Yeah, sure, you’ve probably figured it all out. Probably because you only had all the events going through your mind for only a few minutes. I had been playing the Atari for at least an hour. I had forgotten. It was the Kool-Aid man cup. Oh, yeah…

Everything was perfect. Everything. The residual heat temperature of the stove was just enough to soften the plastic cup and melt it. The cold water in the cup was the right temperature to retard the melting process so that no water spilled over and made sizzling sounds. The whole thing melted so slowly that there was no fire or smoke—I would have seen the smoke. There wasn’t even a plastic-melting smell. And, as mentioned before, when it was noticed, the plastic was cool enough to the touch. It popped right off the stove and made an okay frisbee.

As a wrap-up—which you may have also guessed—it wasn’t my cup. Oh yeah.

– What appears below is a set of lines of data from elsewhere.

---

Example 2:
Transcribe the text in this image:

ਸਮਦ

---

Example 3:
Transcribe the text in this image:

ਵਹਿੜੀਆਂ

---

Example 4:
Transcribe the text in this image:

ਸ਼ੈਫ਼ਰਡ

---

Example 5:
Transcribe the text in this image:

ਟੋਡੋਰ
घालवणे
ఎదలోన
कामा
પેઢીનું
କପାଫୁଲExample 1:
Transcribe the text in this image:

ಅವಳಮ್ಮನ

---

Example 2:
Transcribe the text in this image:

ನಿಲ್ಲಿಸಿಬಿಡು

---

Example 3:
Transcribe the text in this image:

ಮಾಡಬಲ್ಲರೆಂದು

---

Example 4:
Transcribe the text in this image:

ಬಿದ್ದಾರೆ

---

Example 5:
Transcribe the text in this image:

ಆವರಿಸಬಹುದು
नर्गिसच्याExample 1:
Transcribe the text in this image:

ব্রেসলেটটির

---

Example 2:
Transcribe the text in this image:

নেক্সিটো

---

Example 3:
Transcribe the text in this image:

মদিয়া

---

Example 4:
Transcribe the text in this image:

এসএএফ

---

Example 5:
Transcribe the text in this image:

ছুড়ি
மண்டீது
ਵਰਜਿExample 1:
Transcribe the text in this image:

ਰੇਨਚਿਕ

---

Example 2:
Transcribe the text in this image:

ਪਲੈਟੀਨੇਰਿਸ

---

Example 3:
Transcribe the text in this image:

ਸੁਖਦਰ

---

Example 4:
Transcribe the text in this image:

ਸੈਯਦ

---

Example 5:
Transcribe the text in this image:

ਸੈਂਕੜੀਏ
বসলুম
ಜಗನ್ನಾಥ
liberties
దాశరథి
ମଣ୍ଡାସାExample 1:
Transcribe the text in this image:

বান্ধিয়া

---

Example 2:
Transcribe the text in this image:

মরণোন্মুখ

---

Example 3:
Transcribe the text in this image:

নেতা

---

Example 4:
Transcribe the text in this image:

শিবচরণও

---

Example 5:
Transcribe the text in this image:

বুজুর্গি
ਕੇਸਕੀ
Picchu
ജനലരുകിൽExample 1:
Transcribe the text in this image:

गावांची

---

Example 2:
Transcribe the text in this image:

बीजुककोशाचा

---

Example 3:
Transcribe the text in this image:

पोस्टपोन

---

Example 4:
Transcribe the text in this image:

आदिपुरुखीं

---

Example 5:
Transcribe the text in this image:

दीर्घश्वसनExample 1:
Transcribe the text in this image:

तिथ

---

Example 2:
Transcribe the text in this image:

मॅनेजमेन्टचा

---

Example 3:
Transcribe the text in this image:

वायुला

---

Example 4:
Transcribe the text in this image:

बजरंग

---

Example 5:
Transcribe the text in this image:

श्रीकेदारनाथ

Now, what else is there to do? Kinda like this blog (I know what I wrote). I started this blog back in 2019 for an college assignment. When contemplating what to make my blog about, I decided to write down the stories that I had always intended to write (posterity). And, I have pretty much done that. My first story was about how I broke into a bank (true events). I have tried to avoid opinion posts, as I don’t like writing those (sometimes views change). So, this is it.

Sort of.

I will endeavor to continue with regular Minion Monday posts—I may try other things. And, I will still post other stories—just intermittently (no set schedule). Thank you all for subscribing and reading and liking. This has been fun.